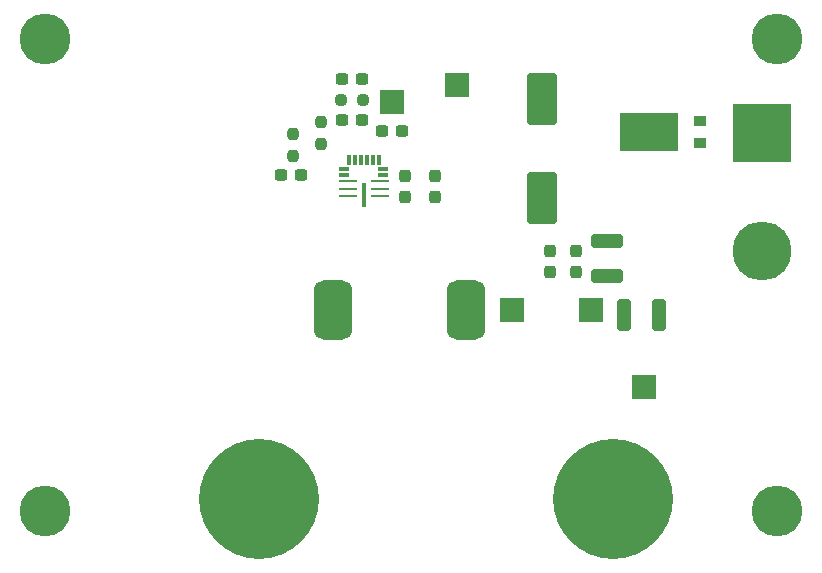
<source format=gbr>
%TF.GenerationSoftware,KiCad,Pcbnew,(6.0.8)*%
%TF.CreationDate,2023-02-10T11:33:07+01:00*%
%TF.ProjectId,power supply prototype,706f7765-7220-4737-9570-706c79207072,rev?*%
%TF.SameCoordinates,Original*%
%TF.FileFunction,Soldermask,Top*%
%TF.FilePolarity,Negative*%
%FSLAX46Y46*%
G04 Gerber Fmt 4.6, Leading zero omitted, Abs format (unit mm)*
G04 Created by KiCad (PCBNEW (6.0.8)) date 2023-02-10 11:33:07*
%MOMM*%
%LPD*%
G01*
G04 APERTURE LIST*
G04 Aperture macros list*
%AMRoundRect*
0 Rectangle with rounded corners*
0 $1 Rounding radius*
0 $2 $3 $4 $5 $6 $7 $8 $9 X,Y pos of 4 corners*
0 Add a 4 corners polygon primitive as box body*
4,1,4,$2,$3,$4,$5,$6,$7,$8,$9,$2,$3,0*
0 Add four circle primitives for the rounded corners*
1,1,$1+$1,$2,$3*
1,1,$1+$1,$4,$5*
1,1,$1+$1,$6,$7*
1,1,$1+$1,$8,$9*
0 Add four rect primitives between the rounded corners*
20,1,$1+$1,$2,$3,$4,$5,0*
20,1,$1+$1,$4,$5,$6,$7,0*
20,1,$1+$1,$6,$7,$8,$9,0*
20,1,$1+$1,$8,$9,$2,$3,0*%
G04 Aperture macros list end*
%ADD10R,1.000000X0.950000*%
%ADD11R,4.900000X3.200000*%
%ADD12RoundRect,0.237500X-0.237500X0.300000X-0.237500X-0.300000X0.237500X-0.300000X0.237500X0.300000X0*%
%ADD13R,2.000000X2.000000*%
%ADD14RoundRect,0.237500X0.237500X-0.300000X0.237500X0.300000X-0.237500X0.300000X-0.237500X-0.300000X0*%
%ADD15C,4.300000*%
%ADD16R,0.914400X0.304800*%
%ADD17R,1.498600X0.254000*%
%ADD18R,0.355600X1.999996*%
%ADD19R,0.304800X0.812800*%
%ADD20RoundRect,0.237500X-0.300000X-0.237500X0.300000X-0.237500X0.300000X0.237500X-0.300000X0.237500X0*%
%ADD21RoundRect,0.250000X-0.325000X-1.100000X0.325000X-1.100000X0.325000X1.100000X-0.325000X1.100000X0*%
%ADD22RoundRect,0.812500X-0.812500X-1.687500X0.812500X-1.687500X0.812500X1.687500X-0.812500X1.687500X0*%
%ADD23RoundRect,0.237500X0.300000X0.237500X-0.300000X0.237500X-0.300000X-0.237500X0.300000X-0.237500X0*%
%ADD24RoundRect,0.237500X0.250000X0.237500X-0.250000X0.237500X-0.250000X-0.237500X0.250000X-0.237500X0*%
%ADD25RoundRect,0.250000X-1.000000X1.950000X-1.000000X-1.950000X1.000000X-1.950000X1.000000X1.950000X0*%
%ADD26RoundRect,0.237500X-0.237500X0.250000X-0.237500X-0.250000X0.237500X-0.250000X0.237500X0.250000X0*%
%ADD27R,5.000000X5.000000*%
%ADD28O,5.000000X5.000000*%
%ADD29RoundRect,0.250000X1.100000X-0.325000X1.100000X0.325000X-1.100000X0.325000X-1.100000X-0.325000X0*%
%ADD30RoundRect,0.237500X0.237500X-0.250000X0.237500X0.250000X-0.237500X0.250000X-0.237500X-0.250000X0*%
%ADD31C,10.160000*%
G04 APERTURE END LIST*
D10*
%TO.C,Drpp1*%
X160450000Y-81870000D03*
X160450000Y-79930000D03*
D11*
X156100000Y-80900000D03*
%TD*%
D12*
%TO.C,Cbyp1*%
X135500000Y-84637500D03*
X135500000Y-86362500D03*
%TD*%
D13*
%TO.C,TP4*%
X134400000Y-78400000D03*
%TD*%
D14*
%TO.C,DNp*%
X147800000Y-92725000D03*
X147800000Y-91000000D03*
%TD*%
D15*
%TO.C,H2*%
X105000000Y-73000000D03*
%TD*%
D16*
%TO.C,U1*%
X130358601Y-84049996D03*
X130358601Y-84549997D03*
D17*
X130650700Y-85050000D03*
X130650700Y-85699999D03*
X130650700Y-86350001D03*
D18*
X132000000Y-86225005D03*
D17*
X133349300Y-86350013D03*
X133349300Y-85699999D03*
X133349300Y-85050013D03*
D16*
X133641399Y-84549997D03*
X133641399Y-84049996D03*
D19*
X133250000Y-83293600D03*
X132750001Y-83293600D03*
X132250000Y-83293600D03*
X131750000Y-83293600D03*
X131249999Y-83293600D03*
X130750000Y-83293600D03*
%TD*%
D20*
%TO.C,Cc1*%
X130137500Y-76400000D03*
X131862500Y-76400000D03*
%TD*%
D21*
%TO.C,Cout3*%
X154050000Y-96400000D03*
X157000000Y-96400000D03*
%TD*%
D15*
%TO.C,H1*%
X167000000Y-113000000D03*
%TD*%
D22*
%TO.C,L1*%
X129350000Y-96000000D03*
X140650000Y-96000000D03*
%TD*%
D13*
%TO.C,TP1*%
X139900000Y-76900000D03*
%TD*%
D15*
%TO.C,H3*%
X167000000Y-73000000D03*
%TD*%
D23*
%TO.C,CF1*%
X131862500Y-79900000D03*
X130137500Y-79900000D03*
%TD*%
D24*
%TO.C,RCOMP1*%
X131912500Y-78200000D03*
X130087500Y-78200000D03*
%TD*%
D13*
%TO.C,TP5*%
X144500000Y-96000000D03*
%TD*%
%TO.C,TP3*%
X155750000Y-102500000D03*
%TD*%
D25*
%TO.C,CSup2*%
X147100000Y-78100000D03*
X147100000Y-86500000D03*
%TD*%
D20*
%TO.C,CBIAS1*%
X133500000Y-80800000D03*
X135225000Y-80800000D03*
%TD*%
D13*
%TO.C,TP2*%
X151200000Y-96000000D03*
%TD*%
D15*
%TO.C,H4*%
X105000000Y-113000000D03*
%TD*%
D20*
%TO.C,Cbst1*%
X124975000Y-84500000D03*
X126700000Y-84500000D03*
%TD*%
D26*
%TO.C,R_RST1*%
X126000000Y-81087500D03*
X126000000Y-82912500D03*
%TD*%
D27*
%TO.C,XT60_1*%
X165700000Y-81000000D03*
D28*
X165700000Y-91000000D03*
%TD*%
D14*
%TO.C,DNP*%
X150000000Y-92725000D03*
X150000000Y-91000000D03*
%TD*%
D12*
%TO.C,Csup1*%
X138000000Y-84637500D03*
X138000000Y-86362500D03*
%TD*%
D29*
%TO.C,Cout1*%
X152600000Y-93075000D03*
X152600000Y-90125000D03*
%TD*%
D30*
%TO.C,R_OSC1*%
X128400000Y-81912500D03*
X128400000Y-80087500D03*
%TD*%
D31*
%TO.C,J1*%
X123130000Y-112000000D03*
X153100000Y-112000000D03*
%TD*%
M02*

</source>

- Goal of the exercise -
What is the number of lines in the listing that include "format"? Answer with that number only.

- The answer -
2